**What to produce:**
Format the lines of the rows below, from the line containing "त्वचा। हल्की, नॉन-स्टिकी" through the end of the rows, as a JSON list of strings with one string per line. Leave out blank lines and the pictures.

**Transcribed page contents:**

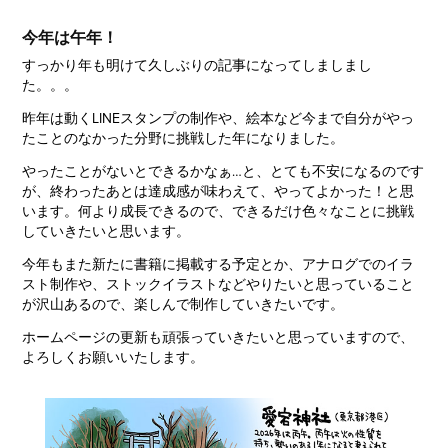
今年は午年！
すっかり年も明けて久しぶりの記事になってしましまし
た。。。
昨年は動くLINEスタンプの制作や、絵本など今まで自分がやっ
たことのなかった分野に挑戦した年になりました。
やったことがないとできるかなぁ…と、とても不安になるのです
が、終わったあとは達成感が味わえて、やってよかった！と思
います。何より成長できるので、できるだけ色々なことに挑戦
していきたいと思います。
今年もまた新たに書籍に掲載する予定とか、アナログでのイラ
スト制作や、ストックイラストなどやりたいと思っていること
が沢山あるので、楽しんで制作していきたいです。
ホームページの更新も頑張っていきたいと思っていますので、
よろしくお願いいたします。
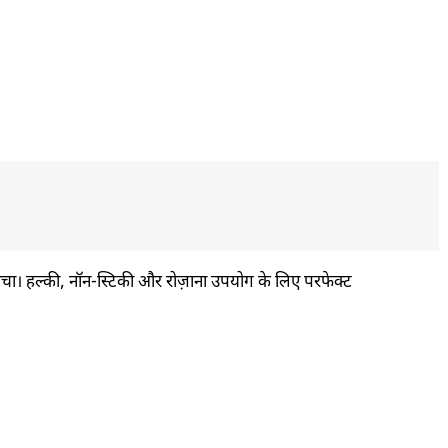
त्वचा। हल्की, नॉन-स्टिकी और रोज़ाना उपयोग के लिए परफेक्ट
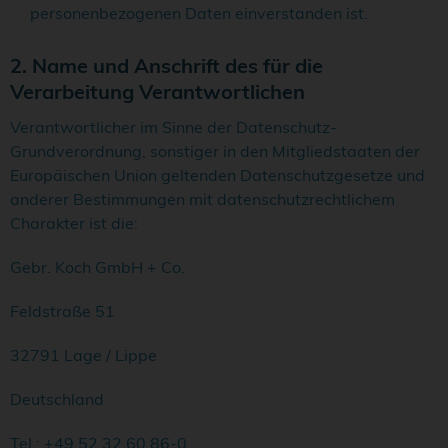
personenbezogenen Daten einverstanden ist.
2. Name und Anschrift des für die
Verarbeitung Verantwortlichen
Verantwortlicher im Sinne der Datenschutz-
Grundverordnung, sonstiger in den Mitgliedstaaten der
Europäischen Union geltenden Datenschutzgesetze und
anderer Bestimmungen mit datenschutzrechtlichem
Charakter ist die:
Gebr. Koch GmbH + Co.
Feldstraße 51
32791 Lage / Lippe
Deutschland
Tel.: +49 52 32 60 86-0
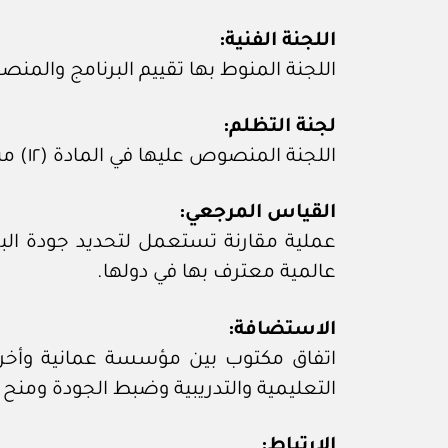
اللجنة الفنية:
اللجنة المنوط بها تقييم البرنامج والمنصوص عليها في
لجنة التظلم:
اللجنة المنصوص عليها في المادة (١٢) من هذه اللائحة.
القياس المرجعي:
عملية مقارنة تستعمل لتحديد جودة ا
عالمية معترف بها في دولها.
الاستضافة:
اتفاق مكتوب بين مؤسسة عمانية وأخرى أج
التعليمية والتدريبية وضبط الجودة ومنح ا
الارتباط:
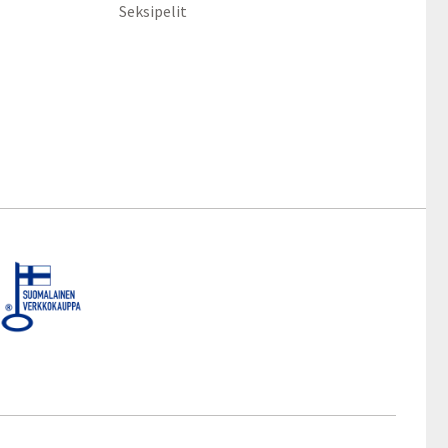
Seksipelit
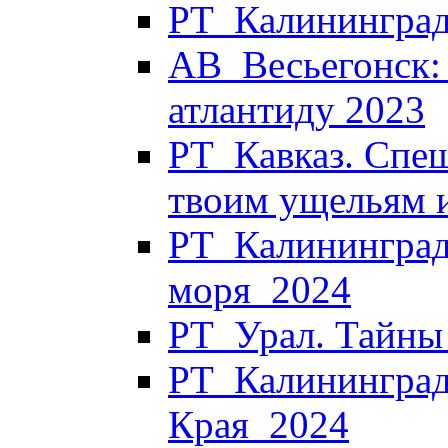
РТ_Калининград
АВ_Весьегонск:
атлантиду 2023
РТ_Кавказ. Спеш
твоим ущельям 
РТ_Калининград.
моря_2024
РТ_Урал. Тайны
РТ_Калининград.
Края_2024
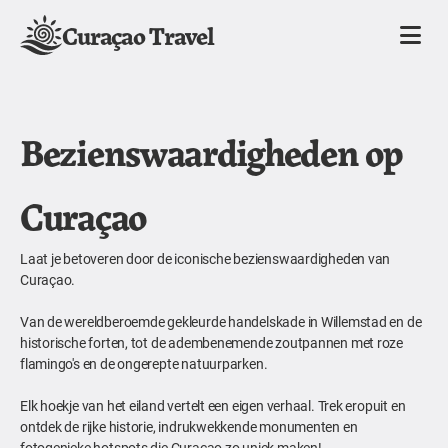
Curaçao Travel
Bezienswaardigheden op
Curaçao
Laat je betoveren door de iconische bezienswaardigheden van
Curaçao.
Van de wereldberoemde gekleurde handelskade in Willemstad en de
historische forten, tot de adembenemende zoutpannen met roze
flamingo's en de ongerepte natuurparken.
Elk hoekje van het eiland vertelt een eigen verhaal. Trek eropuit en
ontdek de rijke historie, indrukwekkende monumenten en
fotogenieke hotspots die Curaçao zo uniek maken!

**Solution for this task:**
[
  "त्वचा। हल्की, नॉन-स्टिकी और रोज़ाना उपयोग के लिए परफेक्ट",
  "personenbezogenen Daten einverstanden ist.",
  "2. Name und Anschrift des für die",
  "Verarbeitung Verantwortlichen",
  "Verantwortlicher im Sinne der Datenschutz-",
  "Grundverordnung, sonstiger in den Mitgliedstaaten der",
  "Europäischen Union geltenden Datenschutzgesetze und",
  "anderer Bestimmungen mit datenschutzrechtlichem",
  "Charakter ist die:",
  "Gebr. Koch GmbH + Co.",
  "Feldstraße 51",
  "32791 Lage / Lippe",
  "Deutschland",
  "Tel.: +49 52 32 60 86-0",
  "اللجنة الفنية:",
  "اللجنة المنوط بها تقييم البرنامج والمنصوص عليها في",
  "لجنة التظلم:",
  "اللجنة المنصوص عليها في المادة (١٢) من هذه اللائحة.",
  "القياس المرجعي:",
  "عملية مقارنة تستعمل لتحديد جودة ا",
  "عالمية معترف بها في دولها.",
  "الاستضافة:",
  "اتفاق مكتوب بين مؤسسة عمانية وأخرى أج",
  "التعليمية والتدريبية وضبط الجودة ومنح ا",
  "الارتباط:",
  "Seksipelit",
  "РТ_Калининград",
  "АВ_Весьегонск:",
  "атлантиду 2023",
  "РТ_Кавказ. Спеш",
  "твоим ущельям ",
  "РТ_Калининград.",
  "моря_2024",
  "РТ_Урал. Тайны",
  "РТ_Калининград.",
  "Края_2024",
  "Curaçao Travel",
  "Bezienswaardigheden op",
  "Curaçao",
  "Laat je betoveren door de iconische bezienswaardigheden van",
  "Curaçao.",
  "Van de wereldberoemde gekleurde handelskade in Willemstad en de",
  "historische forten, tot de adembenemende zoutpannen met roze",
  "flamingo's en de ongerepte natuurparken.",
  "Elk hoekje van het eiland vertelt een eigen verhaal. Trek eropuit en",
  "ontdek de rijke historie, indrukwekkende monumenten en",
  "fotogenieke hotspots die Curaçao zo uniek maken!"
]